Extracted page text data

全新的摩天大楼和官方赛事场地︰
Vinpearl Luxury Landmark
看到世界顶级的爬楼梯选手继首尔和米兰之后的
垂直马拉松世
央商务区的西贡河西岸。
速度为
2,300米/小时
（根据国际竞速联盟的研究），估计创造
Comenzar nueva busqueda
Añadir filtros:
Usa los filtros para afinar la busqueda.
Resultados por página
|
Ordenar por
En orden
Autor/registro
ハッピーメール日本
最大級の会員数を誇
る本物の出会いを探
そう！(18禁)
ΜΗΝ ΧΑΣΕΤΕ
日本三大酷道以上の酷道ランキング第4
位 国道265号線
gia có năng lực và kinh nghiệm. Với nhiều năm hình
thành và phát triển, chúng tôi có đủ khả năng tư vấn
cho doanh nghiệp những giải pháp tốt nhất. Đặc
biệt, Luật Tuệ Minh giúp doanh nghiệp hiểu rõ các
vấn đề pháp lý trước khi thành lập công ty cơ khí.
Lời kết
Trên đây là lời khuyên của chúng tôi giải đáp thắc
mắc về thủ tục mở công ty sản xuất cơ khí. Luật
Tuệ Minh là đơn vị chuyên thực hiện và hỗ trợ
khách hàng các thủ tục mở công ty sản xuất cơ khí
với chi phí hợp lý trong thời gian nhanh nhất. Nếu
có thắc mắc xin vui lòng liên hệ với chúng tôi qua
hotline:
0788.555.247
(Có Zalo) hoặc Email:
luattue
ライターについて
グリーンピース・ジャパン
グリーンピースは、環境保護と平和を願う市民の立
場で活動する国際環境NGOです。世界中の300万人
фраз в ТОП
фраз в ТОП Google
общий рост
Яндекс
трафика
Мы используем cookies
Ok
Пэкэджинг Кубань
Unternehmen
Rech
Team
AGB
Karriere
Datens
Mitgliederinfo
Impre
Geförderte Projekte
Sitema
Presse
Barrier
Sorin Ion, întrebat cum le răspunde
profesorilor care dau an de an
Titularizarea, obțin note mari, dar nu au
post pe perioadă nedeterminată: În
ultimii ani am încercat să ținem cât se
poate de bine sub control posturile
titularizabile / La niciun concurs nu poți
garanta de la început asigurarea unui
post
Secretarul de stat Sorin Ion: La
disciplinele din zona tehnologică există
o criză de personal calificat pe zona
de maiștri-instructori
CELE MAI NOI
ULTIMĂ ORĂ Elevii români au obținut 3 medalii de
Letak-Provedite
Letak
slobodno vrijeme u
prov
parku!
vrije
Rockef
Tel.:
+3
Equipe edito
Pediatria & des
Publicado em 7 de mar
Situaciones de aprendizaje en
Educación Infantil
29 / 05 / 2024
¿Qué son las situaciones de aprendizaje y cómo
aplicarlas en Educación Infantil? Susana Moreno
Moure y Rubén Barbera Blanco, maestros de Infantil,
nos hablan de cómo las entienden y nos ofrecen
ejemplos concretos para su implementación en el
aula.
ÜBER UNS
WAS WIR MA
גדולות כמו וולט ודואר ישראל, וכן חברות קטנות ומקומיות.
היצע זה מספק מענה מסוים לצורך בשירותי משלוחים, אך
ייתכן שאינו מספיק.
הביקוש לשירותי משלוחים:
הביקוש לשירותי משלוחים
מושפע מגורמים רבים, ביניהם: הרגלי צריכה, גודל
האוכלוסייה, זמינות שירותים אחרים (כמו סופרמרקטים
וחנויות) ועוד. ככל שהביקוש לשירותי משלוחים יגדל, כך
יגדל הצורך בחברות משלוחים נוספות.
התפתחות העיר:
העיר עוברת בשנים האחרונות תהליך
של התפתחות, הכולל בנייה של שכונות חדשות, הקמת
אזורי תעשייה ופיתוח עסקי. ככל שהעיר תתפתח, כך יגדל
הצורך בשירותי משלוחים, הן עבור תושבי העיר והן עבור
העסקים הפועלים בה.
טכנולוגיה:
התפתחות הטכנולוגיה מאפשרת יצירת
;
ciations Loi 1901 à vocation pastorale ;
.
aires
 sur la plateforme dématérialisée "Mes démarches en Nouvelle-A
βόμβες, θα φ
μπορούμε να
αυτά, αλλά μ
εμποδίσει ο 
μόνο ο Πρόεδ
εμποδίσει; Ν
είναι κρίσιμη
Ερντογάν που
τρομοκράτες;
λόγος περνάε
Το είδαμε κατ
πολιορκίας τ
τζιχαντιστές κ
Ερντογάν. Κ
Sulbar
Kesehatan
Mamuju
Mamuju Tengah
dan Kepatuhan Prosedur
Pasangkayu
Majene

▶ [WHAT YOU HAVE TO DO]
Each record above has to be repeated word for word.

▶ [YOUR SOLUTION]
全新的摩天大楼和官方赛事场地︰
Vinpearl Luxury Landmark
看到世界顶级的爬楼梯选手继首尔和米兰之后的
垂直马拉松世
央商务区的西贡河西岸。
速度为
2,300米/小时
（根据国际竞速联盟的研究），估计创造
Comenzar nueva busqueda
Añadir filtros:
Usa los filtros para afinar la busqueda.
Resultados por página
|
Ordenar por
En orden
Autor/registro
ハッピーメール日本
最大級の会員数を誇
る本物の出会いを探
そう！(18禁)
ΜΗΝ ΧΑΣΕΤΕ
日本三大酷道以上の酷道ランキング第4
位 国道265号線
gia có năng lực và kinh nghiệm. Với nhiều năm hình
thành và phát triển, chúng tôi có đủ khả năng tư vấn
cho doanh nghiệp những giải pháp tốt nhất. Đặc
biệt, Luật Tuệ Minh giúp doanh nghiệp hiểu rõ các
vấn đề pháp lý trước khi thành lập công ty cơ khí.
Lời kết
Trên đây là lời khuyên của chúng tôi giải đáp thắc
mắc về thủ tục mở công ty sản xuất cơ khí. Luật
Tuệ Minh là đơn vị chuyên thực hiện và hỗ trợ
khách hàng các thủ tục mở công ty sản xuất cơ khí
với chi phí hợp lý trong thời gian nhanh nhất. Nếu
có thắc mắc xin vui lòng liên hệ với chúng tôi qua
hotline:
0788.555.247
(Có Zalo) hoặc Email:
luattue
ライターについて
グリーンピース・ジャパン
グリーンピースは、環境保護と平和を願う市民の立
場で活動する国際環境NGOです。世界中の300万人
фраз в ТОП
фраз в ТОП Google
общий рост
Яндекс
трафика
Мы используем cookies
Ok
Пэкэджинг Кубань
Unternehmen
Rech
Team
AGB
Karriere
Datens
Mitgliederinfo
Impre
Geförderte Projekte
Sitema
Presse
Barrier
Sorin Ion, întrebat cum le răspunde
profesorilor care dau an de an
Titularizarea, obțin note mari, dar nu au
post pe perioadă nedeterminată: În
ultimii ani am încercat să ținem cât se
poate de bine sub control posturile
titularizabile / La niciun concurs nu poți
garanta de la început asigurarea unui
post
Secretarul de stat Sorin Ion: La
disciplinele din zona tehnologică există
o criză de personal calificat pe zona
de maiștri-instructori
CELE MAI NOI
ULTIMĂ ORĂ Elevii români au obținut 3 medalii de
Letak-Provedite
Letak
slobodno vrijeme u
prov
parku!
vrije
Rockef
Tel.:
+3
Equipe edito
Pediatria & des
Publicado em 7 de mar
Situaciones de aprendizaje en
Educación Infantil
29 / 05 / 2024
¿Qué son las situaciones de aprendizaje y cómo
aplicarlas en Educación Infantil? Susana Moreno
Moure y Rubén Barbera Blanco, maestros de Infantil,
nos hablan de cómo las entienden y nos ofrecen
ejemplos concretos para su implementación en el
aula.
ÜBER UNS
WAS WIR MA
גדולות כמו וולט ודואר ישראל, וכן חברות קטנות ומקומיות.
היצע זה מספק מענה מסוים לצורך בשירותי משלוחים, אך
ייתכן שאינו מספיק.
הביקוש לשירותי משלוחים:
הביקוש לשירותי משלוחים
מושפע מגורמים רבים, ביניהם: הרגלי צריכה, גודל
האוכלוסייה, זמינות שירותים אחרים (כמו סופרמרקטים
וחנויות) ועוד. ככל שהביקוש לשירותי משלוחים יגדל, כך
יגדל הצורך בחברות משלוחים נוספות.
התפתחות העיר:
העיר עוברת בשנים האחרונות תהליך
של התפתחות, הכולל בנייה של שכונות חדשות, הקמת
אזורי תעשייה ופיתוח עסקי. ככל שהעיר תתפתח, כך יגדל
הצורך בשירותי משלוחים, הן עבור תושבי העיר והן עבור
העסקים הפועלים בה.
טכנולוגיה:
התפתחות הטכנולוגיה מאפשרת יצירת
;
ciations Loi 1901 à vocation pastorale ;
.
aires
 sur la plateforme dématérialisée "Mes démarches en Nouvelle-A
βόμβες, θα φ
μπορούμε να
αυτά, αλλά μ
εμποδίσει ο 
μόνο ο Πρόεδ
εμποδίσει; Ν
είναι κρίσιμη
Ερντογάν που
τρομοκράτες;
λόγος περνάε
Το είδαμε κατ
πολιορκίας τ
τζιχαντιστές κ
Ερντογάν. Κ
Sulbar
Kesehatan
Mamuju
Mamuju Tengah
dan Kepatuhan Prosedur
Pasangkayu
Majene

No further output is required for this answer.